O psiquiatra Lucas Mendes de Oliveira avaliou o quadro médico de Fernandes. Para resumir o estado de espírito inicial do paciente, ele usou a palavra "banzo", expressão utilizada para definir a apatia profunda que levava os negros africanos escravizados e transportados para terras distantes à inanição, à loucura e até mesmo ao suicídio.
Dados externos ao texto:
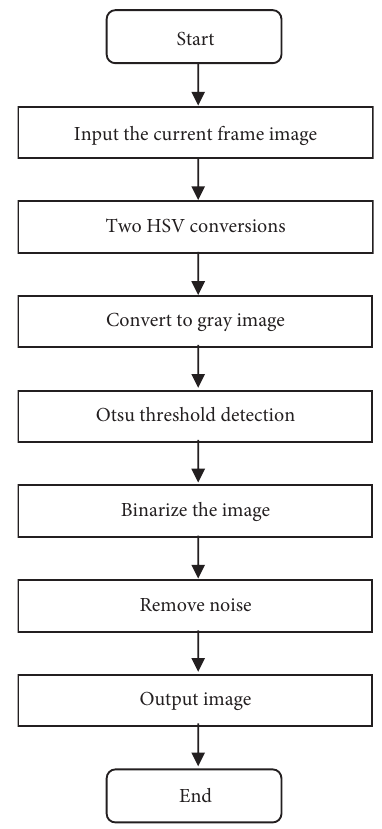
Figure 4: Flowchart of shadow area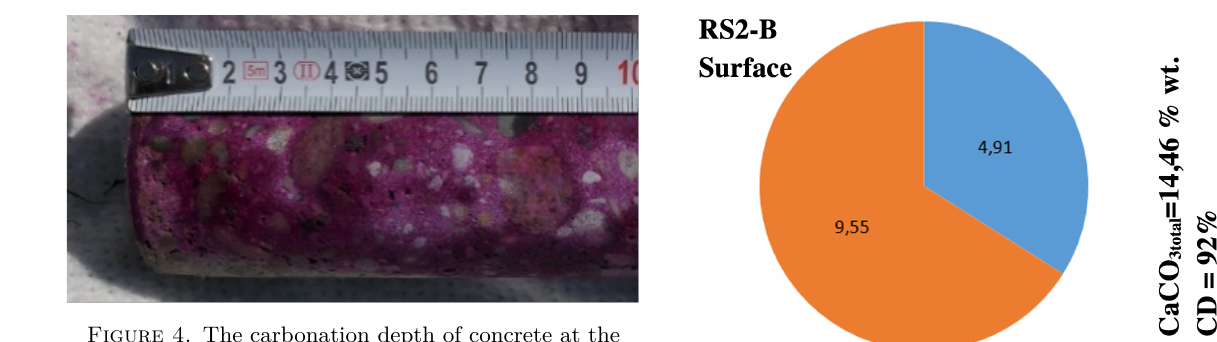
Figure 4. The carbonation depth of concrete at the places with a thin layer of PRC at the surface - sample selected from the measurements performed in 2018 (Bridge in Sládkovi č ovo).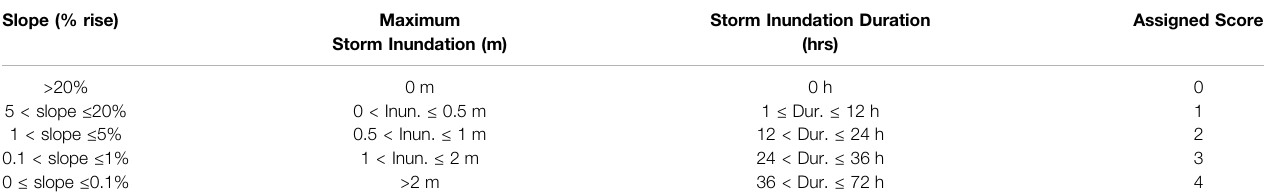
TABLE 2 | Categories for slope, maximum storm inundation, and storm inundation duration, and the assigned score for each. A score of 0 re fl ects the lowest likelihood of marsh migration while a score of 4 represents the highest likelihood based on these three factors. Slope (% rise)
Em um relatório, porém, Oliveira constatou que o estudante sofre de uma "síndrome depressiva atípica com sinais de estresse pós-traumatico". Ele atestou que havia "sintomas de síndrome depressiva, com importante componente de desatenção, desesperança e desvalia, considerando desistir de suas atividades acadêmicas e laborais", além de "insônia inicial grave, pensamento ruminativo com a sensação de revivência do episódio traumático, evitação de ambientes que rememorassem o evento (shopping ou lojas similares), prejuízo na memória, inapetência com perda de peso".
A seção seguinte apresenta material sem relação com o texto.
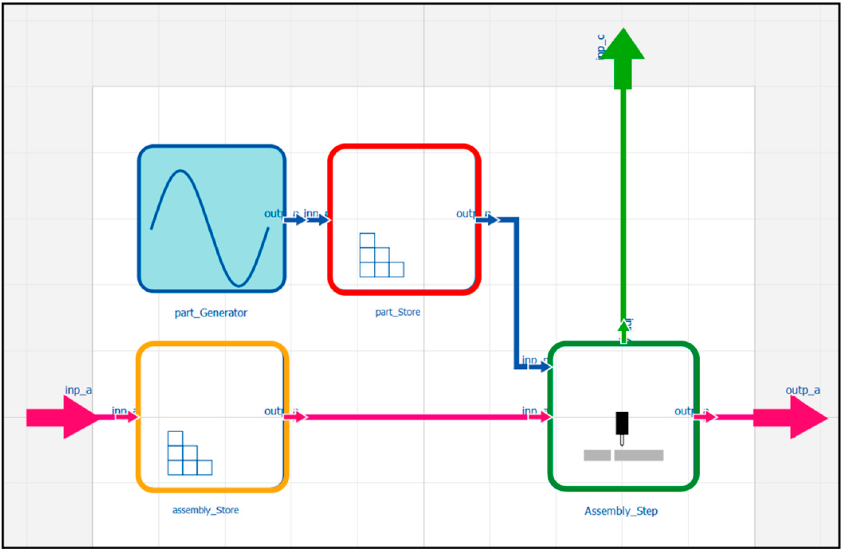
Figure 8. Structure of the AssemblyStep (MachineProcess) block in the OpenModelica graphical interface.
Desde o ocorrido, Fernandes não conseguiu retomar o mestrado na Unilab. A data de entrega da dissertação expirou e ele entrou com um recurso administrativo para abrir um prazo extra. "É difícil esquecer quando a gente é humilhado e destratado. É difícil esquecer que desfizeram da minha luta e do meu dinheiro suado que eu tinha economizado pra comprar ali", lamenta.
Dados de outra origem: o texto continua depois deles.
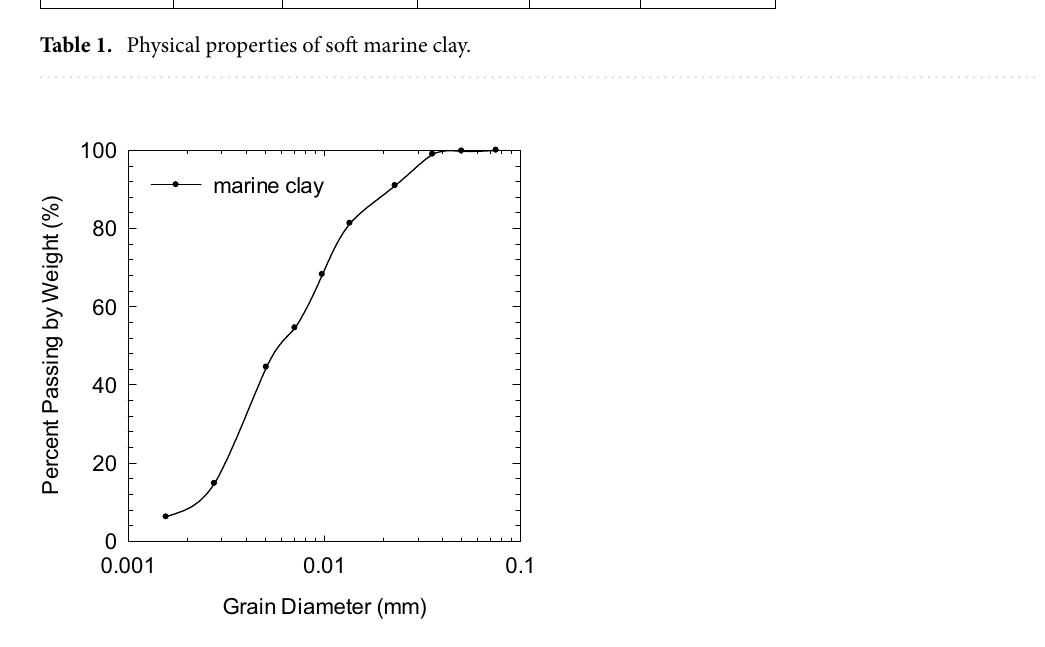
Figure 1. Grain size distribution of marine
Para o psiquiatra Oliveira, o sofrimento causado pela injúria racial é comparável ao tipo de estresse pós-traumático vivenciado por comissárias de bordo. "Essas pessoas passam 10, 20 anos sendo obrigadas a manter a calma dos passageiros durante períodos de turbulências. Um dia, elas passam por uma turbulência maior e não conseguem mais voltar a voar porque esse evento, mais agudo, funcionou como um gatilho para as dezenas de traumas que elas tiveram de reprimir", explica.
Com a injúria racial, explica o especialista, não é diferente. Somente depois de um evento mais agudo é que o indivíduo percebe que foi vítima de uma série de infortúnios provocados não por sua própria responsabilidade, mas pelo preconceito alheio, diz Oliveira. Essa tomada de consciência, é um momento de muita dor e revolta e o trabalho do profissional de saúde mental é conduzir o paciente a um lugar de vítima, mas não de vitimização, continua o psiquiatra.
Para ele, a indenização financeira é fundamental no processo de cura. "Num país em que a gasolina custa R$ 8, reparação histórica é dinheiro no bolso. É uma reparação parcial, mas vai ajudar muito. O Luiz melhorou, mas ainda vai precisar de uma terapia de longo prazo".
Luiz não declara quanto ganhou, mas disse que pretende usar o dinheiro da indenização para reformar a casa onde residem seus irmãos Ivete, Antônio e Elvio nos arredores de Bissau, capital da Guiné-Bissau, na costa ocidental da África. "É a única coisa que eu penso que posso fazer para agradecer minha mãe, Maria Sábado, que partiu há 15 anos e nos deixou neste mundo como seus frutos", declarou Luiz, que tem mais nove irmãos por parte de pai.
O episódio reforçou na vítima um desejo que estava adormecido: resgatar o nome original de família, Abuk Masak di Makua, que ele e seus ancestrais da etnia manjaco tiveram de abandonar durante o processo de colonização portuguesa em Guiné Bissau para não perderem suas terras.